What this task involves: Repeat the records below verbatim, and do not copy their pictures.

[Edit tracking data]
_ _ _

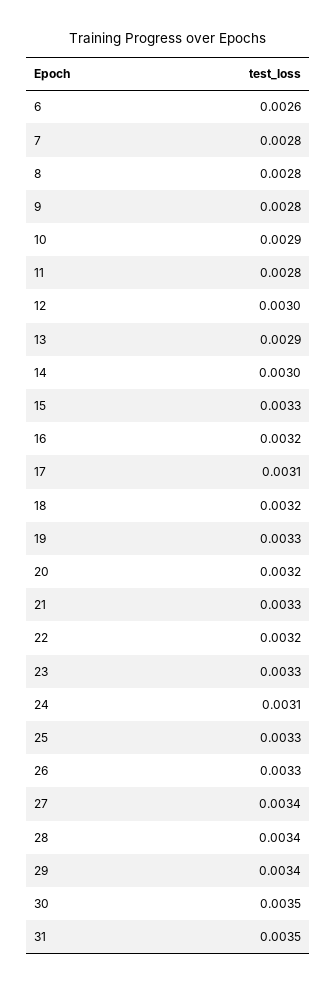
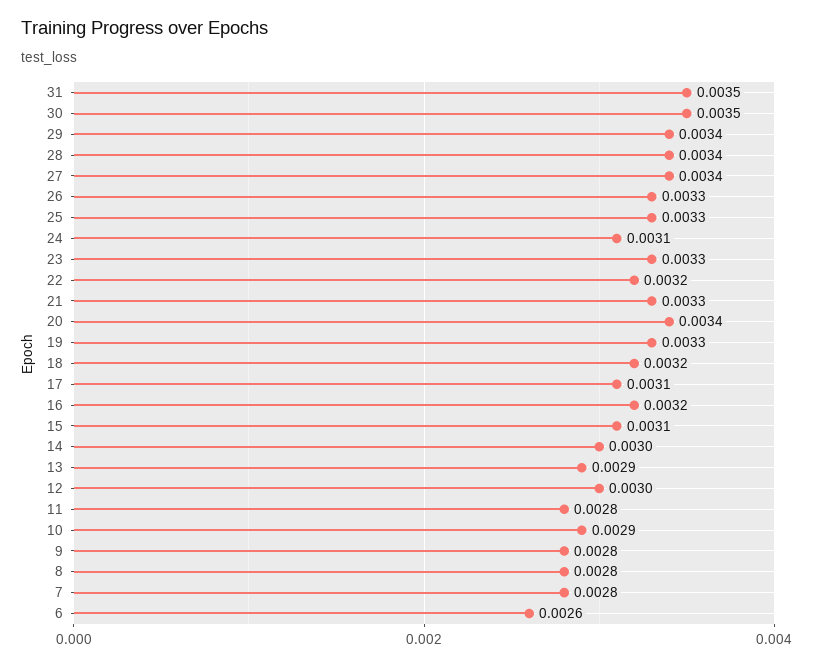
15: 0.0033 -> 0.0031
20: 0.0032 -> 0.0034

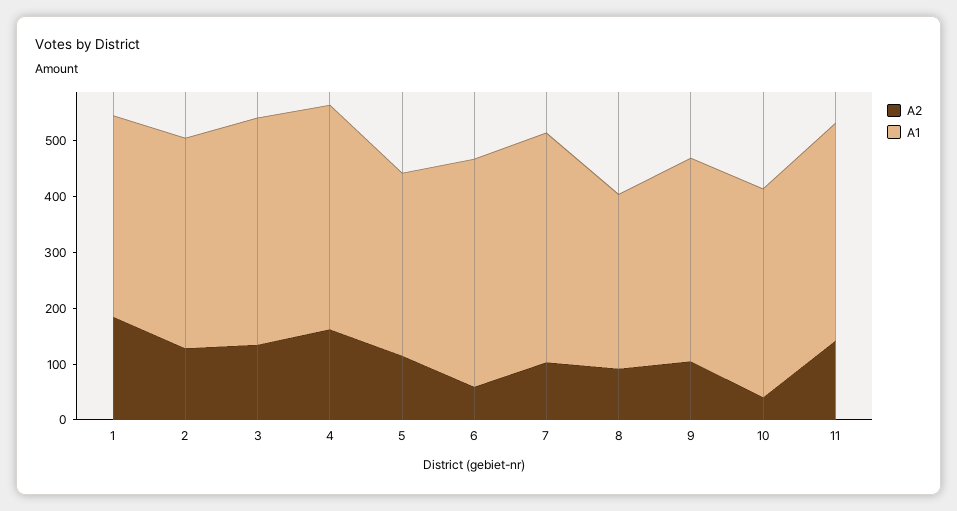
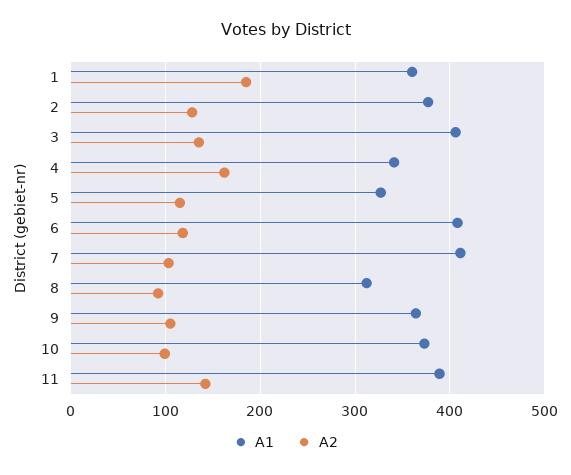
A1, 4: 400 -> 340
A2, 6: 60 -> 120
A2, 10: 40 -> 100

_ _ _

Result of this task:
15: 0.0033 -> 0.0031
20: 0.0032 -> 0.0034

A1, 4: 400 -> 340
A2, 6: 60 -> 120
A2, 10: 40 -> 100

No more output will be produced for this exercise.